What to do: Return every line of text in the rows below as it appears, keeping the original order and wording, and leave out the pictures.

Exercise input:
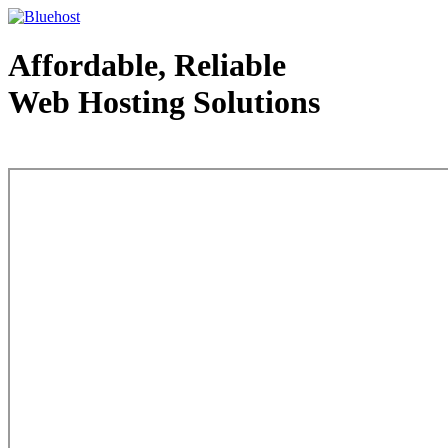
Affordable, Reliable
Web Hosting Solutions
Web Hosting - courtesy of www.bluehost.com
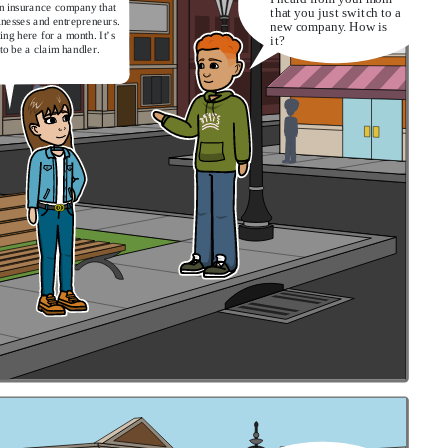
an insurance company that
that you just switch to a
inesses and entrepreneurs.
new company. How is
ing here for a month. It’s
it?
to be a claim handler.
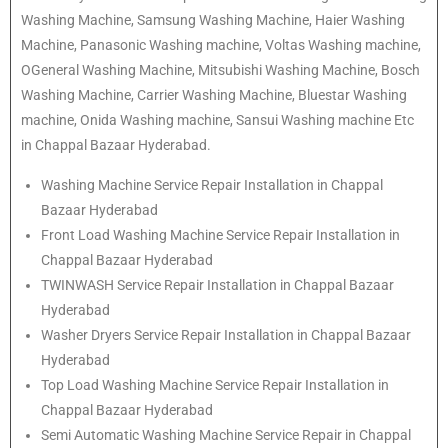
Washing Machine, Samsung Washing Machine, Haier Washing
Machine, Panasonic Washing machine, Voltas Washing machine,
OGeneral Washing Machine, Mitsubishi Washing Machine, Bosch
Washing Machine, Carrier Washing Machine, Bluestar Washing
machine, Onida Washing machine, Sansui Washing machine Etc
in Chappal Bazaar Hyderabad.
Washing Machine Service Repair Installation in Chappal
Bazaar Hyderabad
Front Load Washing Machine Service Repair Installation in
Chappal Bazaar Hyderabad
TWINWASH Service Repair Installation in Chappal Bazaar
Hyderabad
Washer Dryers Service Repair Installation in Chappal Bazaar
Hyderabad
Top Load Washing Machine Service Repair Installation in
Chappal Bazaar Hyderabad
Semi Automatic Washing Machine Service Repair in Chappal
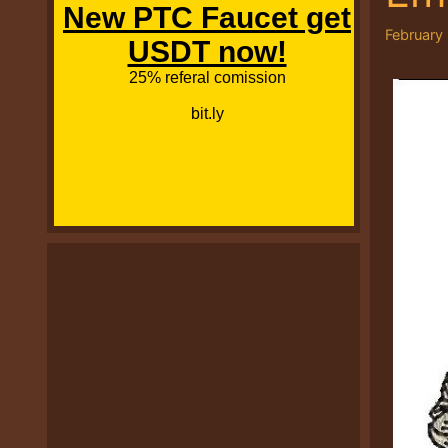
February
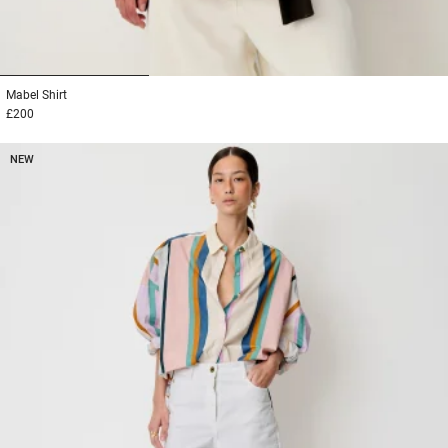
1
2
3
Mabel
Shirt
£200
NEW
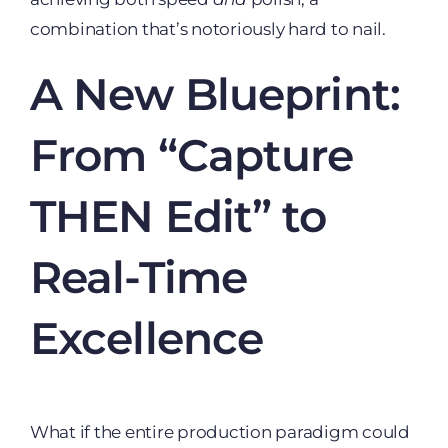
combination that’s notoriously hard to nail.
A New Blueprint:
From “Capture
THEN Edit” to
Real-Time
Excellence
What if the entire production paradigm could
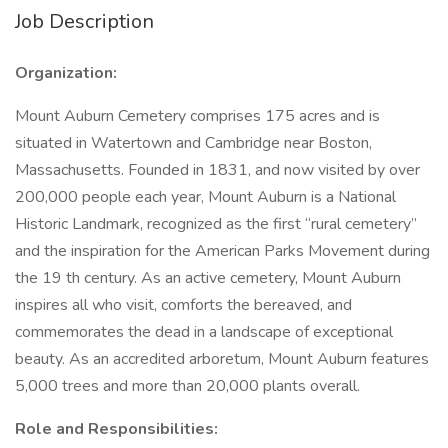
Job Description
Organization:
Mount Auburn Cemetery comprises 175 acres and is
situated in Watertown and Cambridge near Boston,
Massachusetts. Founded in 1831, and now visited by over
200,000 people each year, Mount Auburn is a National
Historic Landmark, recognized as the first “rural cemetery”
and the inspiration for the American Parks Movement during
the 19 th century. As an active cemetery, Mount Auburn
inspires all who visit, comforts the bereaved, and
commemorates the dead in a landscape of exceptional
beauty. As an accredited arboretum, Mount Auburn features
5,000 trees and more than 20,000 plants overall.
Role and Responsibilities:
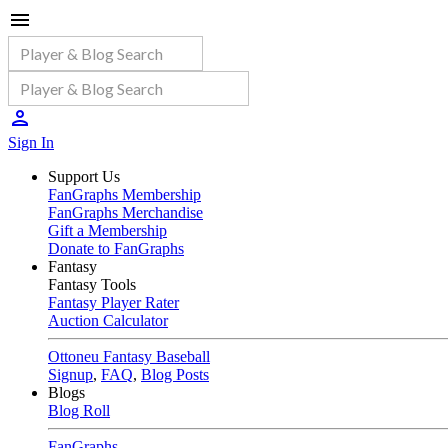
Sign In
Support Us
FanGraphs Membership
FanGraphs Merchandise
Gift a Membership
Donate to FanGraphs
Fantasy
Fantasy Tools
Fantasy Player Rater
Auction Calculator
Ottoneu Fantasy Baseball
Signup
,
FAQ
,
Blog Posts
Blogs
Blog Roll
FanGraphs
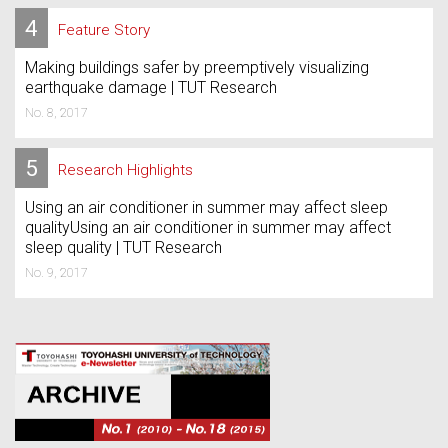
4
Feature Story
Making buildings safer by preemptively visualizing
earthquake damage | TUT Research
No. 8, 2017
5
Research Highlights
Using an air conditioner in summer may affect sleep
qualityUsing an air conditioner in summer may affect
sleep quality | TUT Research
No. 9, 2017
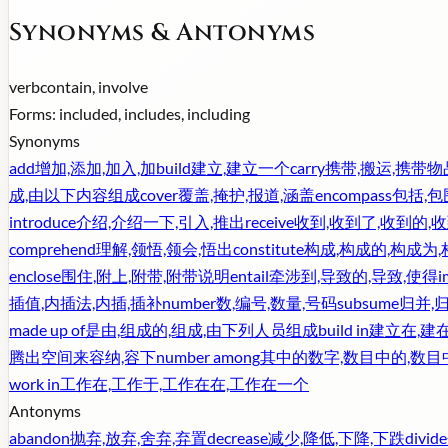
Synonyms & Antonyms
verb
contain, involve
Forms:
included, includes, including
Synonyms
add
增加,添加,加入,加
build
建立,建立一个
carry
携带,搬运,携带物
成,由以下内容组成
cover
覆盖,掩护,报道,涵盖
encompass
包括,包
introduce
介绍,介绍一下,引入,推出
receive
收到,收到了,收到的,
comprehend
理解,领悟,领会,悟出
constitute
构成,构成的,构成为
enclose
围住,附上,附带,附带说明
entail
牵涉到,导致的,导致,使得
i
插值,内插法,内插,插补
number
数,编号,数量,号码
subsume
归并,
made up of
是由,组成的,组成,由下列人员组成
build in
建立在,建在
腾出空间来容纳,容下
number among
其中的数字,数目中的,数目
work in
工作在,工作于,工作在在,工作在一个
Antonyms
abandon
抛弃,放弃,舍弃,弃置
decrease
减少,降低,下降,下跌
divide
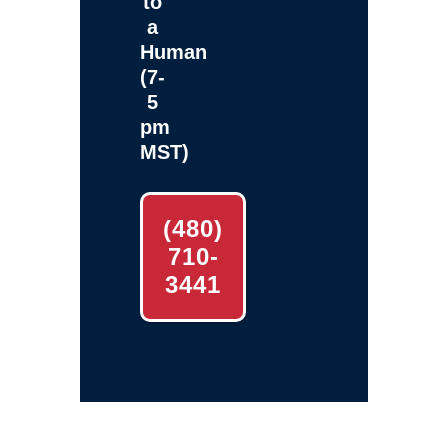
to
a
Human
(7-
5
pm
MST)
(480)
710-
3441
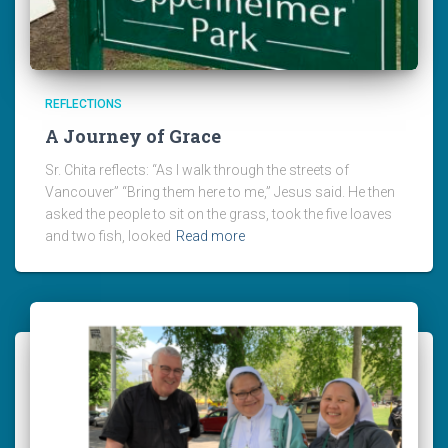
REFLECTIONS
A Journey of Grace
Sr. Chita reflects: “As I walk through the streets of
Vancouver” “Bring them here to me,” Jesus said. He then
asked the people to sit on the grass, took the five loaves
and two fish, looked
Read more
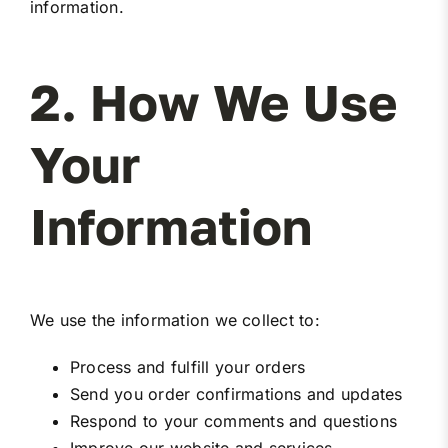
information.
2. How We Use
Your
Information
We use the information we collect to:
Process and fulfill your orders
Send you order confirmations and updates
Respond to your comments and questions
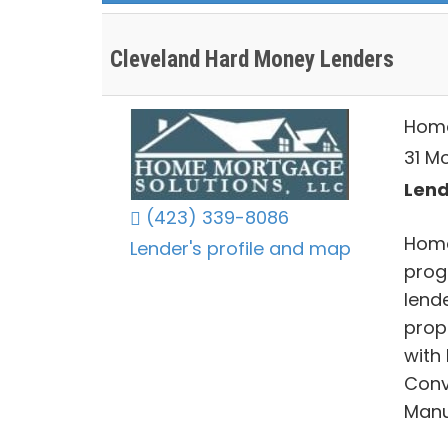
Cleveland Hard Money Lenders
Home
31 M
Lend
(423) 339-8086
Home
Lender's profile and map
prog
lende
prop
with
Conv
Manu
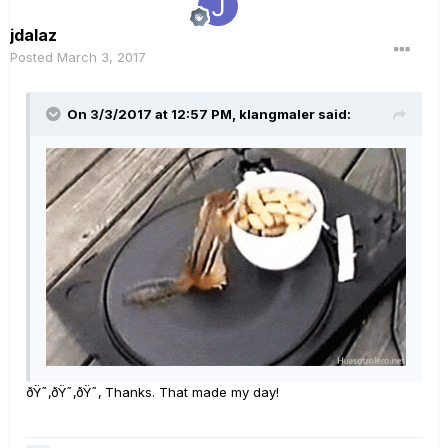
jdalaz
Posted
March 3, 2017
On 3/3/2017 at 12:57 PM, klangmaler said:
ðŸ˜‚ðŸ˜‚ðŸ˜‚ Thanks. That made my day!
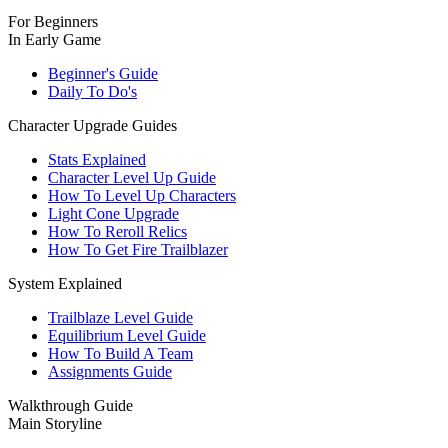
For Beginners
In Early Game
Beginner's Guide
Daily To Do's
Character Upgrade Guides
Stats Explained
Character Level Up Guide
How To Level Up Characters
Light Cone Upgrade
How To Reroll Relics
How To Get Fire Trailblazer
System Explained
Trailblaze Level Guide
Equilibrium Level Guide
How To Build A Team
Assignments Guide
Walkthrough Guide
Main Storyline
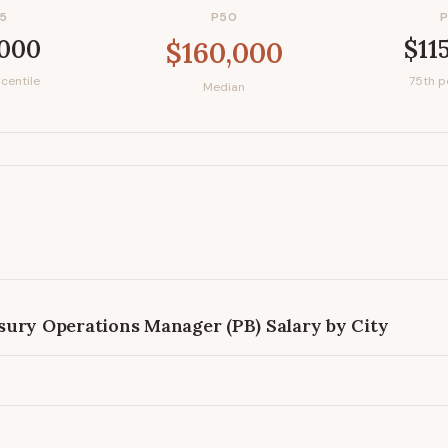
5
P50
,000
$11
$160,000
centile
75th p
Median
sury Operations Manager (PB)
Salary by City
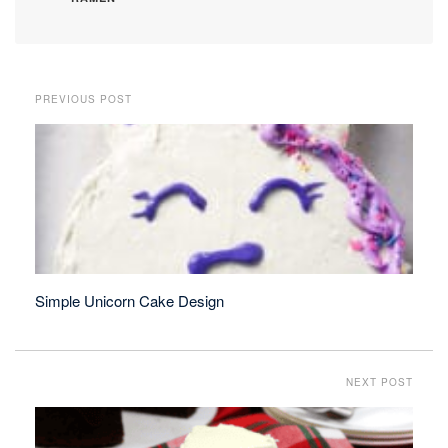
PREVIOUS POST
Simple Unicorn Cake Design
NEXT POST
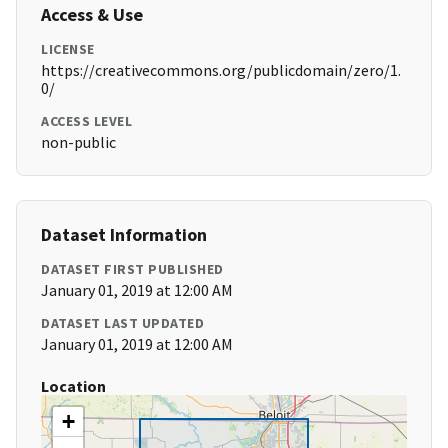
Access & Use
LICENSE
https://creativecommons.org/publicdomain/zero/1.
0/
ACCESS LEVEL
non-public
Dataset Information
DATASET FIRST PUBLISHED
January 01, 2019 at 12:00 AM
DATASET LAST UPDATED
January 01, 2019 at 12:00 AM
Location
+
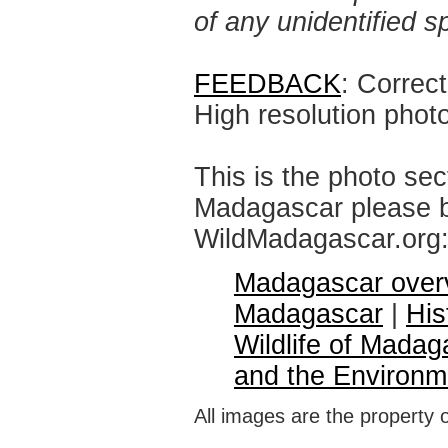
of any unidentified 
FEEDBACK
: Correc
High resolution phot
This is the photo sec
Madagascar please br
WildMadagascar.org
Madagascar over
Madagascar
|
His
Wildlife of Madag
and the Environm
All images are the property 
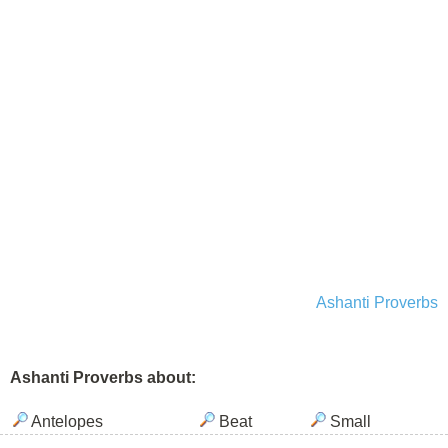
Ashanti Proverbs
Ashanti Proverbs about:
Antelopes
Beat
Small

Task solution:
Affordable, Reliable
Web Hosting Solutions
Web Hosting - courtesy of www.bluehost.com
an insurance company that
that you just switch to a
inesses and entrepreneurs.
new company. How is
ing here for a month. It’s
it?
to be a claim handler.
Washing Machine, Samsung Washing Machine, Haier Washing
Machine, Panasonic Washing machine, Voltas Washing machine,
OGeneral Washing Machine, Mitsubishi Washing Machine, Bosch
Washing Machine, Carrier Washing Machine, Bluestar Washing
machine, Onida Washing machine, Sansui Washing machine Etc
in Chappal Bazaar Hyderabad.
Washing Machine Service Repair Installation in Chappal
Bazaar Hyderabad
Front Load Washing Machine Service Repair Installation in
Chappal Bazaar Hyderabad
TWINWASH Service Repair Installation in Chappal Bazaar
Hyderabad
Washer Dryers Service Repair Installation in Chappal Bazaar
Hyderabad
Top Load Washing Machine Service Repair Installation in
Chappal Bazaar Hyderabad
Semi Automatic Washing Machine Service Repair in Chappal
February
1
2
3
Mabel
Shirt
£200
NEW
combination that’s notoriously hard to nail.
A New Blueprint:
From “Capture
THEN Edit” to
Real-Time
Excellence
What if the entire production paradigm could
Job Description
Organization:
Mount Auburn Cemetery comprises 175 acres and is
situated in Watertown and Cambridge near Boston,
Massachusetts. Founded in 1831, and now visited by over
200,000 people each year, Mount Auburn is a National
Historic Landmark, recognized as the first “rural cemetery”
and the inspiration for the American Parks Movement during
the 19 th century. As an active cemetery, Mount Auburn
inspires all who visit, comforts the bereaved, and
commemorates the dead in a landscape of exceptional
beauty. As an accredited arboretum, Mount Auburn features
5,000 trees and more than 20,000 plants overall.
Role and Responsibilities:
Sign In
Support Us
FanGraphs Membership
FanGraphs Merchandise
Gift a Membership
Donate to FanGraphs
Fantasy
Fantasy Tools
Fantasy Player Rater
Auction Calculator
Ottoneu Fantasy Baseball
Signup
,
FAQ
,
Blog Posts
Blogs
Blog Roll
FanGraphs
4
Feature Story
Making buildings safer by preemptively visualizing
earthquake damage | TUT Research
No. 8, 2017
5
Research Highlights
Using an air conditioner in summer may affect sleep
qualityUsing an air conditioner in summer may affect
sleep quality | TUT Research
No. 9, 2017
Synonyms & Antonyms
verb
contain, involve
Forms:
included, includes, including
Synonyms
add
增加,添加,加入,加
build
建立,建立一个
carry
携带,搬运,携带物
成,由以下内容组成
cover
覆盖,掩护,报道,涵盖
encompass
包括,包
introduce
介绍,介绍一下,引入,推出
receive
收到,收到了,收到的,
comprehend
理解,领悟,领会,悟出
constitute
构成,构成的,构成为
enclose
围住,附上,附带,附带说明
entail
牵涉到,导致的,导致,使得
i
插值,内插法,内插,插补
number
数,编号,数量,号码
subsume
归并,
made up of
是由,组成的,组成,由下列人员组成
build in
建立在,建在
腾出空间来容纳,容下
number among
其中的数字,数目中的,数目
work in
工作在,工作于,工作在在,工作在一个
Antonyms
abandon
抛弃,放弃,舍弃,弃置
decrease
减少,降低,下降,下跌
divide
to
a
Human
(7-
5
pm
MST)
(480)
710-
3441
REFLECTIONS
A Journey of Grace
Sr. Chita reflects: “As I walk through the streets of
Vancouver” “Bring them here to me,” Jesus said. He then
asked the people to sit on the grass, took the five loaves
and two fish, looked
Read more
information.
2. How We Use
Your
Information
We use the information we collect to:
Process and fulfill your orders
Send you order confirmations and updates
Respond to your comments and questions
Cleveland Hard Money Lenders
Home
31 M
Lend
(423) 339-8086
Home
Lender's profile and map
prog
lende
prop
with
Conv
Manu
jdalaz
Posted
March 3, 2017
On 3/3/2017 at 12:57 PM, klangmaler said:
ðŸ˜‚ðŸ˜‚ðŸ˜‚ Thanks. That made my day!
For Beginners
In Early Game
Beginner's Guide
Daily To Do's
Character Upgrade Guides
Stats Explained
Character Level Up Guide
How To Level Up Characters
Light Cone Upgrade
How To Reroll Relics
How To Get Fire Trailblazer
System Explained
Trailblaze Level Guide
Equilibrium Level Guide
How To Build A Team
Assignments Guide
Walkthrough Guide
Main Storyline
5
P50
,000
$11
$160,000
centile
75th p
Median
sury Operations Manager (PB)
Salary by City
PREVIOUS POST
Simple Unicorn Cake Design
NEXT POST
Access & Use
LICENSE
https://creativecommons.org/publicdomain/zero/1.
0/
ACCESS LEVEL
non-public
Dataset Information
DATASET FIRST PUBLISHED
January 01, 2019 at 12:00 AM
DATASET LAST UPDATED
January 01, 2019 at 12:00 AM
Location
+
of any unidentified 
FEEDBACK
: Correc
High resolution phot
This is the photo sec
Madagascar please br
WildMadagascar.org
Madagascar over
Madagascar
|
His
Wildlife of Madag
and the Environm
All images are the property 
Ashanti Proverbs
Ashanti Proverbs about:
Antelopes
Beat
Small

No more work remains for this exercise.